In Hulls’s November responses to The Markup, he said that Arity “powers a significant portion” of Life360’s driving features like crash detection and that the service was “deeply integrated into” its product. The data that Arity receives contains precise location data when a trip in a moving vehicle has been detected, according to a former Arity employee who spoke with The Markup on the condition that we not use their name, as they are still employed in the data industry.īecause it turns out moving fast and breaking things broke some super important things. It made an additional $6 million through its deal with Arity, a “mobility data and analytics” firm owned by Allstate, which is disclosed as a data partner in Life360’s privacy policy.Īrity’s code, which is embedded in the app, enables “driving event history and crash detection” features.

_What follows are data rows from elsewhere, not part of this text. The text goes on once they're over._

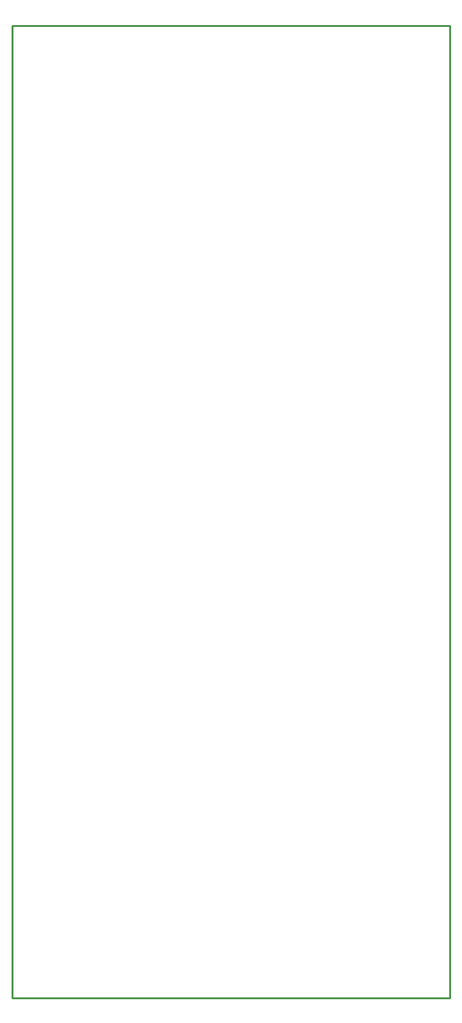
<source format=gm1>
G04 #@! TF.GenerationSoftware,KiCad,Pcbnew,(6.0.5)*
G04 #@! TF.CreationDate,2022-11-07T18:45:20-05:00*
G04 #@! TF.ProjectId,power-pcb,706f7765-722d-4706-9362-2e6b69636164,0.1*
G04 #@! TF.SameCoordinates,Original*
G04 #@! TF.FileFunction,Profile,NP*
%FSLAX45Y45*%
G04 Gerber Fmt 4.5, Leading zero omitted, Abs format (unit mm)*
G04 Created by KiCad (PCBNEW (6.0.5)) date 2022-11-07 18:45:20*
%MOMM*%
%LPD*%
G01*
G04 APERTURE LIST*
G04 #@! TA.AperFunction,Profile*
%ADD10C,0.254000*%
G04 #@! TD*
G04 APERTURE END LIST*
D10*
X17589500Y-16383000D02*
X17589500Y-3556000D01*
X17589500Y-3556000D02*
X11811000Y-3556000D01*
X11811000Y-16383000D02*
X17589500Y-16383000D01*
X11811000Y-3556000D02*
X11811000Y-16383000D01*
M02*

</source>
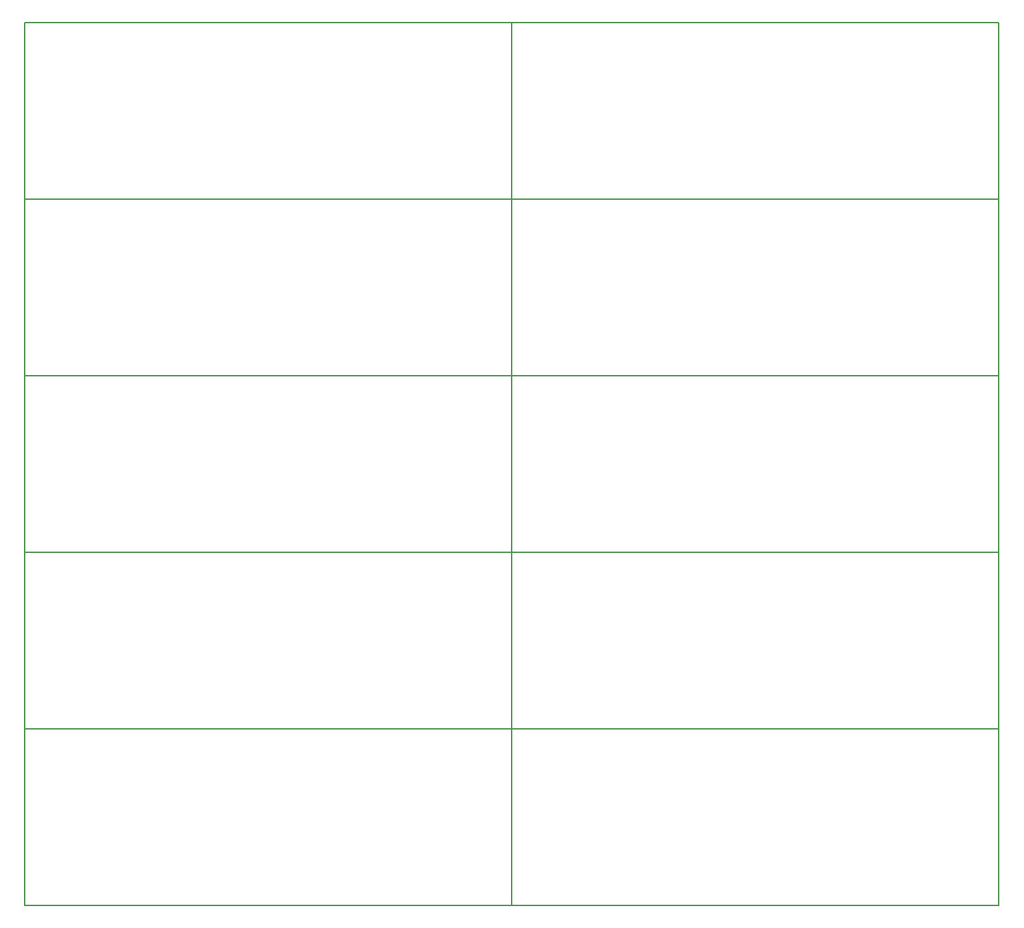
<source format=gbr>
G04 #@! TF.GenerationSoftware,KiCad,Pcbnew,5.0.2-bee76a0~70~ubuntu18.04.1*
G04 #@! TF.CreationDate,2019-05-17T22:11:46+02:00*
G04 #@! TF.ProjectId,m3_2x5_panel,6d335f32-7835-45f7-9061-6e656c2e6b69,rev?*
G04 #@! TF.SameCoordinates,Original*
G04 #@! TF.FileFunction,Profile,NP*
%FSLAX46Y46*%
G04 Gerber Fmt 4.6, Leading zero omitted, Abs format (unit mm)*
G04 Created by KiCad (PCBNEW 5.0.2-bee76a0~70~ubuntu18.04.1) date Fr 17 Mai 2019 22:11:46 CEST*
%MOMM*%
%LPD*%
G01*
G04 APERTURE LIST*
%ADD10C,0.150000*%
G04 APERTURE END LIST*
D10*
X197281800Y-144576800D02*
X197281800Y-122732800D01*
X137083800Y-144576800D02*
X137083800Y-122732800D01*
X197281800Y-122732800D02*
X197281800Y-100888800D01*
X137083800Y-122732800D02*
X137083800Y-100888800D01*
X197281800Y-100888800D02*
X197281800Y-79044800D01*
X137083800Y-100888800D02*
X137083800Y-79044800D01*
X197281800Y-79044800D02*
X197281800Y-57200800D01*
X137083800Y-79044800D02*
X137083800Y-57200800D01*
X197281800Y-57200800D02*
X197281800Y-35356800D01*
X137083800Y-122732800D02*
X137083800Y-144576800D01*
X76885800Y-122732800D02*
X76885800Y-144576800D01*
X137083800Y-100888800D02*
X137083800Y-122732800D01*
X76885800Y-100888800D02*
X76885800Y-122732800D01*
X137083800Y-79044800D02*
X137083800Y-100888800D01*
X76885800Y-79044800D02*
X76885800Y-100888800D01*
X137083800Y-57200800D02*
X137083800Y-79044800D01*
X76885800Y-57200800D02*
X76885800Y-79044800D01*
X137083800Y-35356800D02*
X137083800Y-57200800D01*
X197281800Y-122732800D02*
X137083800Y-122732800D01*
X137083800Y-122732800D02*
X76885800Y-122732800D01*
X197281800Y-100888800D02*
X137083800Y-100888800D01*
X137083800Y-100888800D02*
X76885800Y-100888800D01*
X197281800Y-79044800D02*
X137083800Y-79044800D01*
X137083800Y-79044800D02*
X76885800Y-79044800D01*
X197281800Y-57200800D02*
X137083800Y-57200800D01*
X137083800Y-57200800D02*
X76885800Y-57200800D01*
X197281800Y-35356800D02*
X137083800Y-35356800D01*
X137083800Y-144576800D02*
X197281800Y-144576800D01*
X76885800Y-144576800D02*
X137083800Y-144576800D01*
X137083800Y-122732800D02*
X197281800Y-122732800D01*
X76885800Y-122732800D02*
X137083800Y-122732800D01*
X137083800Y-100888800D02*
X197281800Y-100888800D01*
X76885800Y-100888800D02*
X137083800Y-100888800D01*
X137083800Y-79044800D02*
X197281800Y-79044800D01*
X76885800Y-79044800D02*
X137083800Y-79044800D01*
X137083800Y-57200800D02*
X197281800Y-57200800D01*
X76885800Y-35356800D02*
X76885800Y-57200800D01*
X137083800Y-35356800D02*
X76885800Y-35356800D01*
X137083800Y-57200800D02*
X137083800Y-35356800D01*
X76885800Y-57200800D02*
X137083800Y-57200800D01*
M02*

</source>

In 2020, location data sales made up nearly 20 percent of Life360’s revenue, netting the company $16 million, according to its financial records.

#Life360 app privacy driver

“We’re essentially replacing a very large number of partners with a single partner with the exception of Arity, which is going to continue on the driver side,” Hulls said on the call. He did not share how much the deal with Placer.ai was worth. In a call with investors on Wednesday, Hulls said that the transition from selling to about a dozen location data partners to just Placer.ai and Arity should not affect the company’s revenue. Hulls and Life360 did not respond to The Markup’s requests for comment. The deal with Placer.ai does not include data from the companies Tile and Jiobit, both of which Life360 announced acquisitions of last year. Hulls did not elaborate on what those risks were. He said that selling aggregate location data would mean “reducing business risk” for the company. “Life360 recognises that aggregated data analytics (for example, 150 people drove by the supermarket) is the wave of the future and that businesses will increasingly place a premium on data insights that do not rely on device-level or other individual user-level identifiers,” Hulls said in the announcement. Life360’s report described the arrangement as a “new data partnership” that “significantly advances privacy initiatives.” The app, which boasts more than 35 million users worldwide, will still be selling location data to the firm Placer.ai but in aggregate rather than raw, precise form, Hulls said. The app is a major source of raw location data for a multibillion-dollar industry that buys, packages, and sells people’s movements Decem08:00 ET

  • Tap Do Not Sell My Personal Information.The Popular Family Safety App Life360 Is Selling Precise Location Data on Its Tens of Millions of Users.
  • Open the app and tap the Settings gear icon.
  • The Life360 privacy policy states that you can opt out of sharing personal information, including location and movement data. Life360’s policy also reads that the company doesn’t sell data from users under 13.Īccording to the report, Life360 made $22 million in 2020 from location data sales.

    life360 app privacy

    But there’s a lack of safeguards to prevent others from identifying users behind the data. Life360’s privacy policy says the data sold to third parties doesn’t identify users. He didn’t confirm or deny the accusation.

    life360 app privacy

    #Life360 app privacy free

    “We see data as an important part of our business model that allows us to keep the core Life360 services free for the majority of our users, including features that have improved driver safety and saved numerous lives,” Life360 founder and CEO Chris Hulls told The Markup in an email. Department of Defense, while SafeGraph counts the CDC among its clients. Public records show that X-Mode has sold location data to the U.S. X-Mode, SafeGraph and Cuebiq themselves sell data to other companies in the industry in addition to hedge funds and firms that deal in targeted advertising. Other companies like Safegraph and Allstate’s Arity were also clients. The information comes via former employees at Life360 and data companies Cuebiq and X-Mode, which purchased the data. The Markup found that Life360 sells data of 33 million users to about a dozen brokers. You’d think you could trust a company built on keeping you safe.